It's pretty weird for me in some ways to be here, bud, because for so long I was just praying you'd make it to March. I was really concerned that you'd come early, and I didn't want you to. One of my biggest concerns was you reaching 40 weeks, because I know that's best for you in terms of overall health, particularly major development of important body functions like your brain, respiratory system, eyes, etc. I'll be honest--there are some message boards I read and I keep seeing women who are 37 weeks trying to force their babies out and I want to show them the many, many articles I've read about why that's a horrible idea...but it's not really my place and so usually I keep my mouth shut. Still, I have to say that I'm so, so thankful that you made it to 40 weeks! Yay!

On the other hand, I have a deep uneasiness about you going much past 41 weeks. We still should find out Monday if you aren't here yet what day is best to schedule probably an induction, possibly a straight up Cesarean (based on what our OB thinks is best, and we very much trust her). I can't tell if it's simply having read statistics of still births and how they go up significantly at 41 weeks and skyrocket at 42, but the thought of you dying at this point...I can hardly imagine it. Honestly. I don't let myself go there because it's pointless to worry--Jesus alone knows what tomorrow holds. But I pray for a healthy, live birth. You're so totally a real person and such a part of our lives that the thought of never knowing you is literally soul crushing beyond what I can bear to imagine, so I lean into Jesus and ask Him that you'll be healthy, well, and alive and born soon when those thoughts come.

As best I can tell, you're still totally healthy in there and you're so big and so squished that when you move I can definitely tell because, well, it hurts!
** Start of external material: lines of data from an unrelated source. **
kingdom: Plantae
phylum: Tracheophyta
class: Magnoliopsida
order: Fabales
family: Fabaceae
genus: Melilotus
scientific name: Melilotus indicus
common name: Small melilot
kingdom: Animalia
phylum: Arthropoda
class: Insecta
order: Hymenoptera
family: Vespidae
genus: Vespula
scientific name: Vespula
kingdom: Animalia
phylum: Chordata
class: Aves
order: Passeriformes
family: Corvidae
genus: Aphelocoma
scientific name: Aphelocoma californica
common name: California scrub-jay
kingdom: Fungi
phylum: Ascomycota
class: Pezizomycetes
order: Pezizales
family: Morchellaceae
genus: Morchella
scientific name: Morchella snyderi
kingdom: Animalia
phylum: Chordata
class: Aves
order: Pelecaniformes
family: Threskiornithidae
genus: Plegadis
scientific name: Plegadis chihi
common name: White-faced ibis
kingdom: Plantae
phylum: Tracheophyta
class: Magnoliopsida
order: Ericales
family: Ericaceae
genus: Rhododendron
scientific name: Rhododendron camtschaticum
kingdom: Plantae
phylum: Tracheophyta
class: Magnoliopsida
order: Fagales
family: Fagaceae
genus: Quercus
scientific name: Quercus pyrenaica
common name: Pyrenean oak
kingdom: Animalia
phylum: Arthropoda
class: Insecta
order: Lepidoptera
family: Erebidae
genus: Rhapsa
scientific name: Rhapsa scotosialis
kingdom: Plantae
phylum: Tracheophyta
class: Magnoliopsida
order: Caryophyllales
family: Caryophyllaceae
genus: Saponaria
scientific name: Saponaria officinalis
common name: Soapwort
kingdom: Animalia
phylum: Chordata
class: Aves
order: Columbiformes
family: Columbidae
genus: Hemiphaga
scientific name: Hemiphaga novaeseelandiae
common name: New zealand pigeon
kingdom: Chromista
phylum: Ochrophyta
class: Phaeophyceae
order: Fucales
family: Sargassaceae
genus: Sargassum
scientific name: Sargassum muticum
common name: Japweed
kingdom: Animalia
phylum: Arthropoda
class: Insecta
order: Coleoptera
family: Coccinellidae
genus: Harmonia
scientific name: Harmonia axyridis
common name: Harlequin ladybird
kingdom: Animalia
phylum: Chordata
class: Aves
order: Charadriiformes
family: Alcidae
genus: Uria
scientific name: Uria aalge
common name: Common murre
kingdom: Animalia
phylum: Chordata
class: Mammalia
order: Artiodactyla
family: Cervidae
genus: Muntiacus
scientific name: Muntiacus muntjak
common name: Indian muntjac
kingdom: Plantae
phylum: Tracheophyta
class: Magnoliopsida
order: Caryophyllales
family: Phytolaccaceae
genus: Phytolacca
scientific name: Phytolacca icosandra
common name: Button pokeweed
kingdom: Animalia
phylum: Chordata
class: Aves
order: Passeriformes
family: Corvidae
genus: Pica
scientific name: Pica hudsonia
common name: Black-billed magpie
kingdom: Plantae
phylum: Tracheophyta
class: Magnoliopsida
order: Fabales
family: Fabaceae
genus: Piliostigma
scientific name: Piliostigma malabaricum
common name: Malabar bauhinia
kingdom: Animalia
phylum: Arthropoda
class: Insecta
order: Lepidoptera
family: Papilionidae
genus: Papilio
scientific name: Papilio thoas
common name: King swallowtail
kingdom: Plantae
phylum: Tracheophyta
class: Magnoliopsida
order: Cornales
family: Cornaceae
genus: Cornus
And since you've come down some it's better but when you get in my ribs it's not fun! Thankfully you have a harder time reaching them :)

Today didn't hold much worth noting, other than mainly your mama and daddy awaiting your arrival. Daddy worked hard, mama watched Food Network and napped. Ok, I did a bit more than that, but not much! We have big ol' plans to walk around the mall a bunch tomorrow because it's ick rainy here, but hopefully the walking will encourage you along. Beyond that it's just waiting and praying. For now, I'm going to sleep because it will knock off a good 10 or so hours of waiting for you to get here, and if I wake up in labor, praise Jesus! I can't lie, I'm kind of hoping you hold out until later in the morning because Daddy is meeting up with some Jesus-loving dudes at 7am to pray and such at Top Pot and he's bringing me home a maple bar (yup, THOSE maple bars!) and an apple fritter and, well, Top Pot's doughnuts are AMAZING. So there's that to look forward to when I wake up :)

Ok, love you, sweet son. Stay healthy, stay alive, and feel free to come on out and meet us, ok? Because we really love you and are pretty much beyond ready to meet you and love you! We adore you, Roger!